OK,Lets start with Montego Bay, Half moon, Secrets Wild Orchid, are all top of the line gold crown with RCI, in Mo-Bay, Jamaica only has two city's, this is the 2nd afther Kingston, so it has everything Restaurants, Clubs like Jimmy Buffet's Margaretaville Etc, Coyaba is not rated,but its top of the line resort,

Negril, is secon choicese, this is the Hip spot like South Beach is Floridia
There you have Breezes Nigril thats with 11, dont know what 11 rates it, but service is tops, great restaurants in Negril also including the Famous Rick Café

Ocho Rios is A more smaller town, but with all the attractions,Dunns River Falls Mystic Mountain, zip lining, Bob Sled, The Greene Grotto caves, ton to see and do, Gold Crown resort,Sandals Grand Riviera,Grand Bahia Principe, with RCI, Breezes is also there with 11, 
 All these resort are Hotels and a few Timeshare Suites and villas,so its hard to get an exchange into anyone of them

Coyaba and Half moon are not AI,
for other resort, log onto RCI and 11 and click on Jamaica,I am in Jamaica at least twice per.year, and I go alll over up to amonth at a time


----------



## Larry (Nov 27, 2011)

*check AI fees*

Before doing anything I would check out what the AI fees are at both II and RCI. I have not checked them out but in general most AI fees for timeshare trades are outrages where you have to pay more for the AI fee plus the cost of the trade ( Maintenance fee and exchange fee + giving up a week that  can be used more economically on another trade) than what it would cost to  get a package deal on a vacation through any travel agent.

Having said that and having stayed at Sandals Ocho Rios villas on an exchange there AI fee was a bargain and included transfers from airport to resort. I don't remember what I paid exactly since it was about 5 years ago when it was called something like Beaches Grand villas vacation club, but at the time I checked the AI fees to a package price and I saved about $1,500. 

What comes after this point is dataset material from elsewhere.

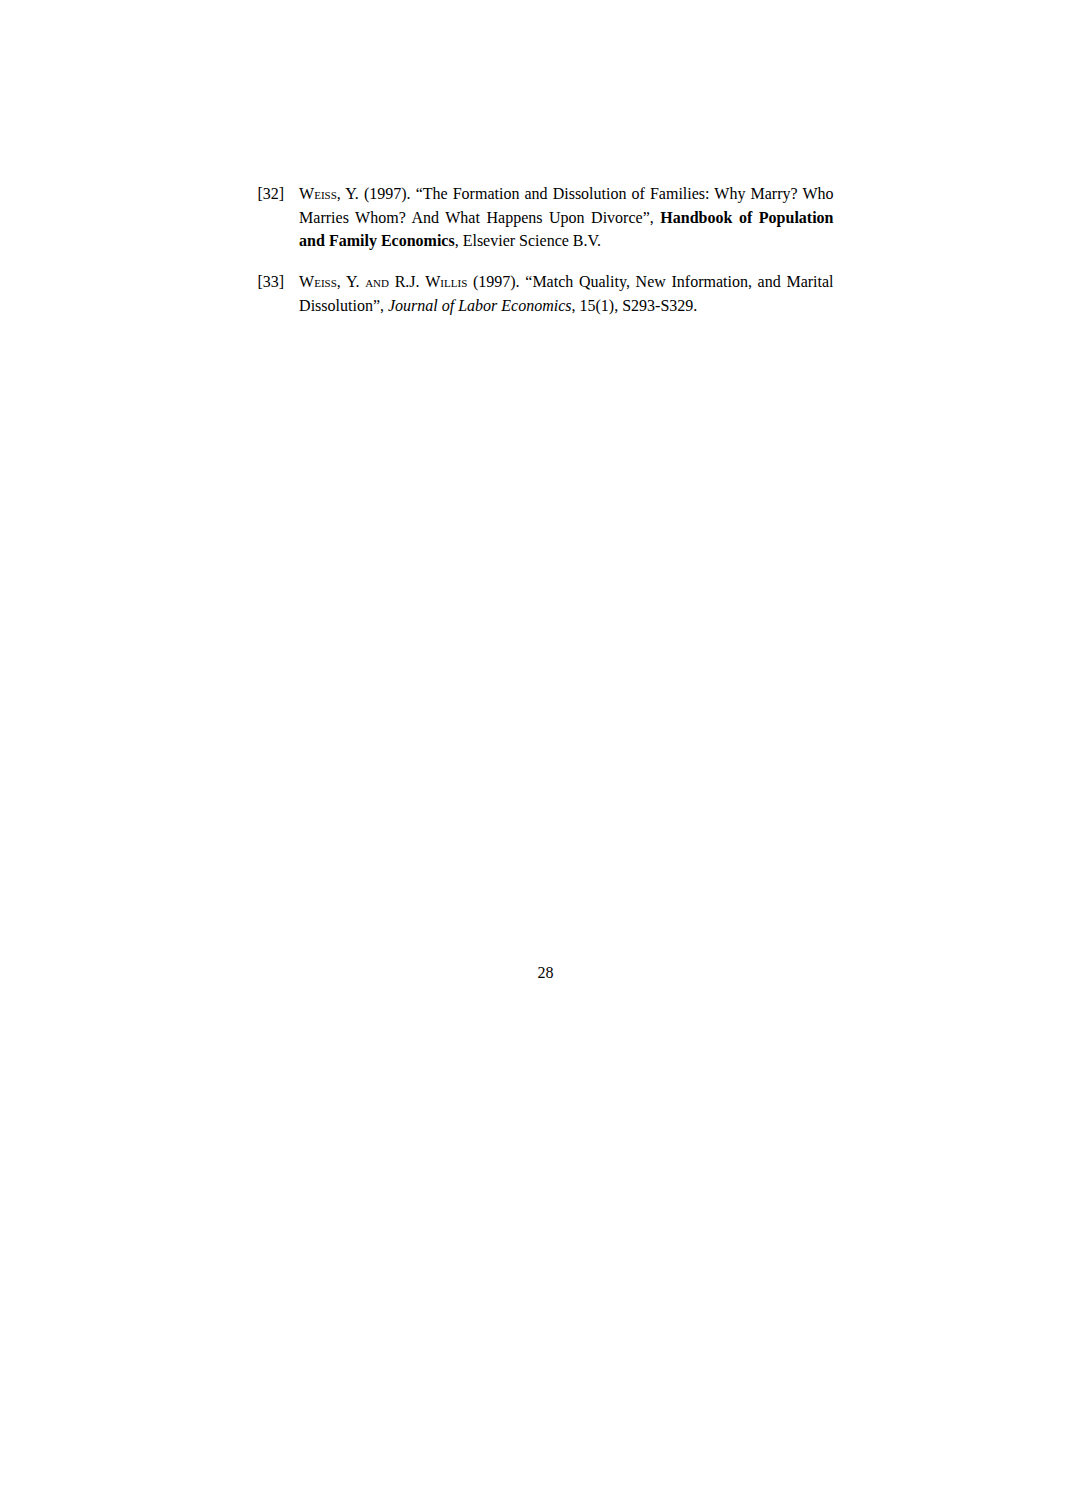[32] Weiss, Y. (1997). “The Formation and Dissolution of Families: Why Marry? Who Marries Whom? And What Happens Upon Divorce”, Handbook of Population and Family Economics, Elsevier Science B.V.
[33] Weiss, Y. and R.J. Willis (1997). “Match Quality, New Information, and Marital Dissolution”, Journal of Labor Economics, 15(1), S293-S329.
28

Start researching and plan well in advance as Jamaica is a very difficult trade but Ocho Rios does come up occassionally.


----------



## tschwa2 (Nov 27, 2011)

Sandals might be a tad harder to get in RCI now because during the last round of adjustments they dropped the tpu's for deposits by 5-8 points.  I was getting 32 for my studio but now only get 24.  I won't deposit unless it is adjusted back up.  RCI has added alot of Jamaica inventory and some with low tpu's but the average exchange fee and AI fee s $1800+ for the week.
Skyauction used to be a decent place to get Breezes in Jamaica but fees have erodèd its value.  You may want to check them out about 10-12 months before the date if you haven't found anything else.


----------